> Exercise brief
Search the records below for the word "colour", then return every line where it appears.

START Provided information

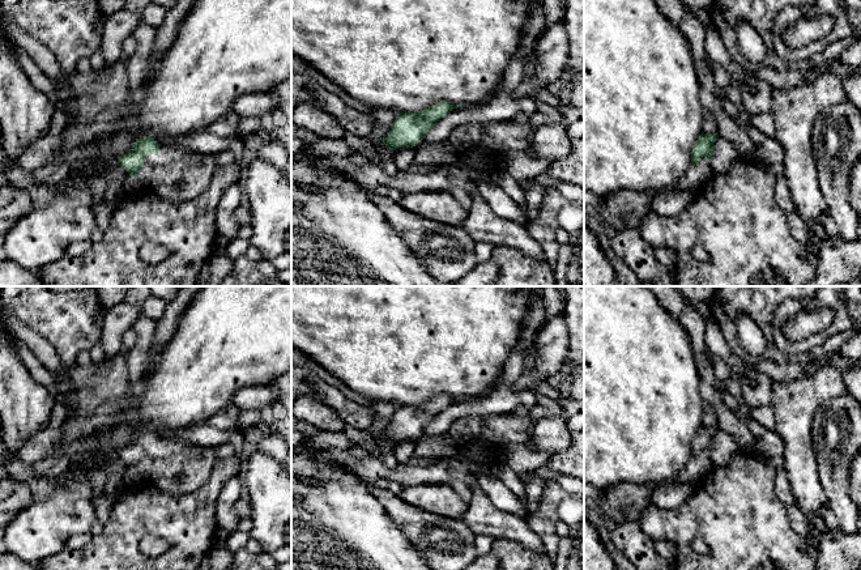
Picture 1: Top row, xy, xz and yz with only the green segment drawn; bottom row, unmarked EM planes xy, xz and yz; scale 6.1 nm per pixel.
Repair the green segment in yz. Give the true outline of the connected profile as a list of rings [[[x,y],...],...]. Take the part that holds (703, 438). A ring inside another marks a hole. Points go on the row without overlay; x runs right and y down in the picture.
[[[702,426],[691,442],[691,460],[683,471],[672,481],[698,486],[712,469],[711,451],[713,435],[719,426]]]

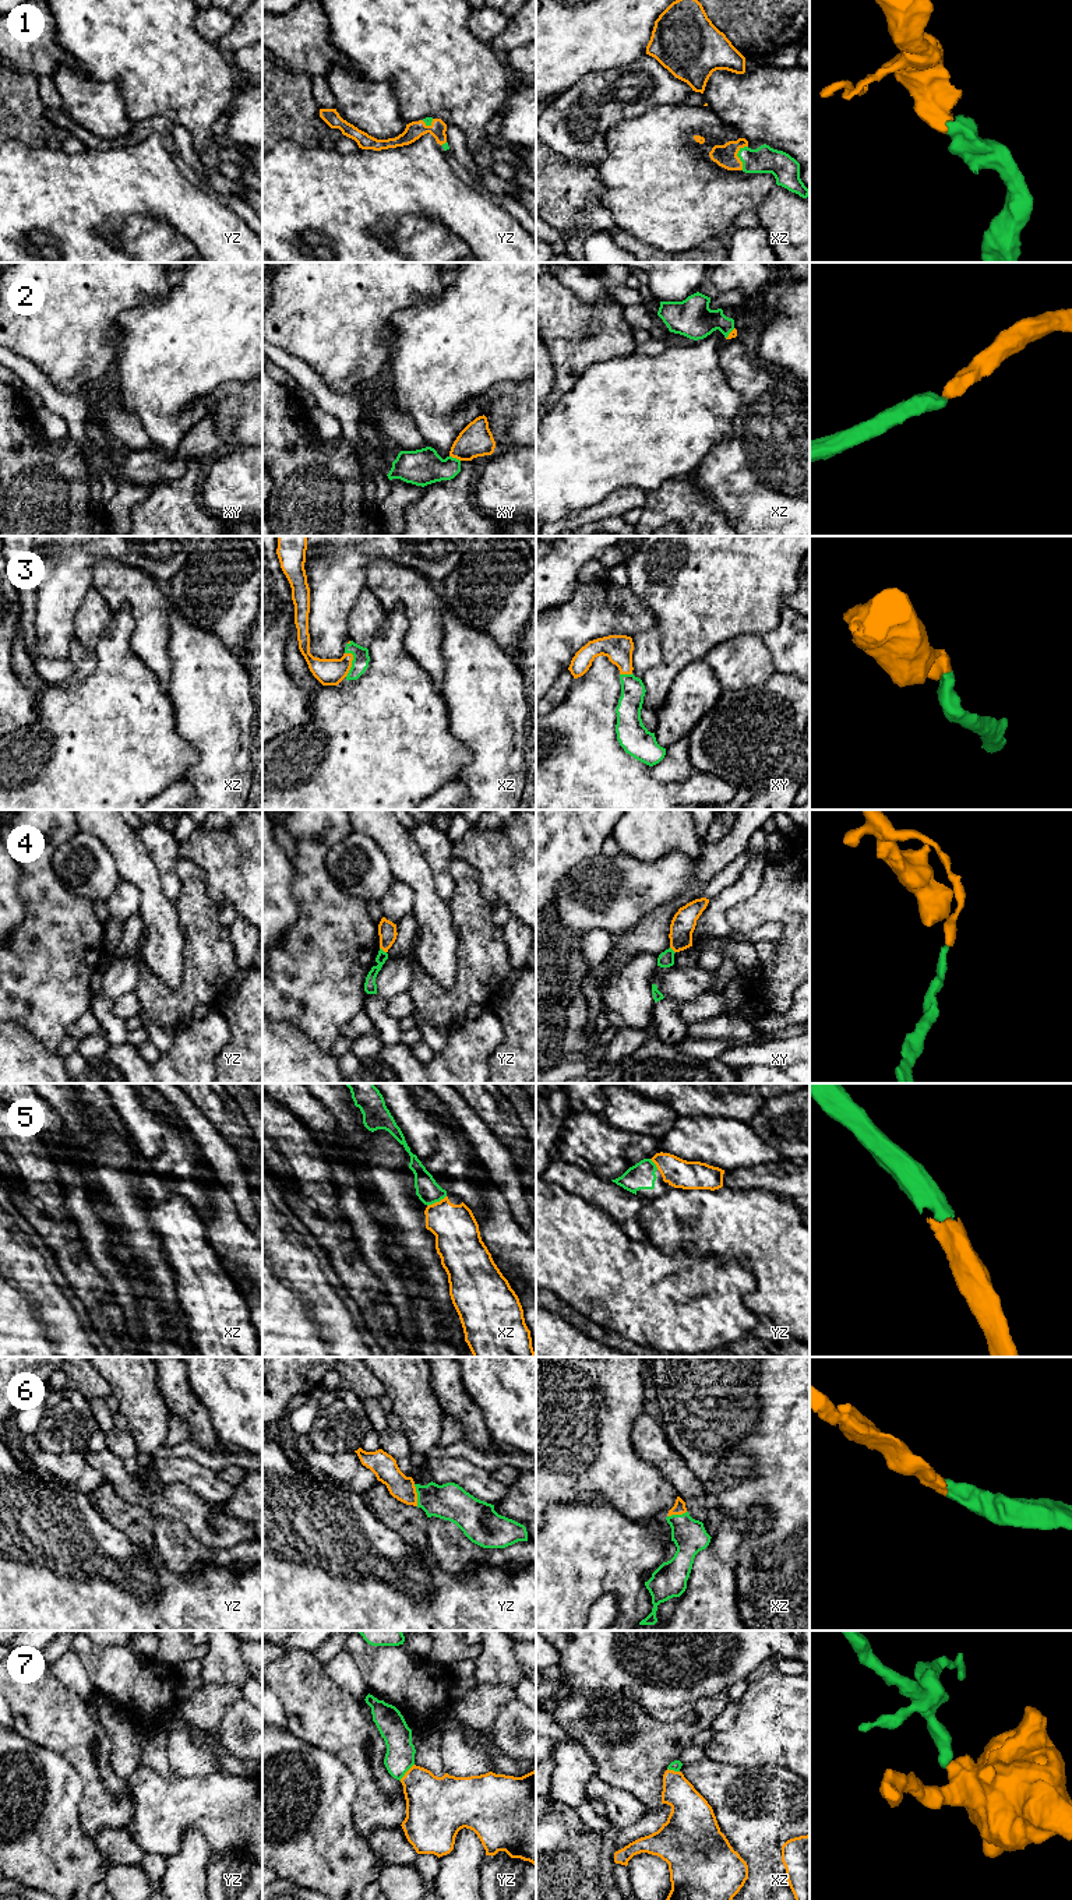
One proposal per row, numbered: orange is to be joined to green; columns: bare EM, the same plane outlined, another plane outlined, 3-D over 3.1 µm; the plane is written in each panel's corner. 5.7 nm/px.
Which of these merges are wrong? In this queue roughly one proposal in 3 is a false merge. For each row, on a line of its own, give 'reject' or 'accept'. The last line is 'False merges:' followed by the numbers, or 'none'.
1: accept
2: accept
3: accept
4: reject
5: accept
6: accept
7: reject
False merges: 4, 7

END Provided information
START Provided information

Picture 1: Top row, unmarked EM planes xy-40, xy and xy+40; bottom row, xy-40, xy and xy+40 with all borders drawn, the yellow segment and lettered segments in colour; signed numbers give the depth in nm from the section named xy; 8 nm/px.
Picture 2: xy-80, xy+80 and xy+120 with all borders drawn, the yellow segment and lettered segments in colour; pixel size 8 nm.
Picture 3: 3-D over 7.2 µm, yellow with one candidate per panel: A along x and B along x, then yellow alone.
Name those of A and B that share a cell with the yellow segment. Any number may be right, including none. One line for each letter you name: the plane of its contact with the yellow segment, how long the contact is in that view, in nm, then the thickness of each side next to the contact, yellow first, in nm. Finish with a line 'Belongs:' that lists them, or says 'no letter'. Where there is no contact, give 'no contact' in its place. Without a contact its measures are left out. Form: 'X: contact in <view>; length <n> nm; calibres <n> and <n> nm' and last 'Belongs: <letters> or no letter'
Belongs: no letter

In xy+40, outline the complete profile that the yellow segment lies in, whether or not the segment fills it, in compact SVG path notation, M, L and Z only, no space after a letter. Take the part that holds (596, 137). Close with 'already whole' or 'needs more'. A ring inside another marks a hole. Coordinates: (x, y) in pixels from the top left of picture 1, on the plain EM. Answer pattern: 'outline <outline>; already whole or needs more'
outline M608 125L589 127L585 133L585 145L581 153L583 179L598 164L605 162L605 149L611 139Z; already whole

END Provided information

> Solution
Picture 1: Top row, unmarked EM planes xy-40, xy and xy+40; bottom row, xy-40, xy and xy+40 with all borders drawn, the yellow segment and lettered segments in colour; signed numbers give the depth in nm from the section named xy; 8 nm/px.
Picture 2: xy-80, xy+80 and xy+120 with all borders drawn, the yellow segment and lettered segments in colour; pixel size 8 nm.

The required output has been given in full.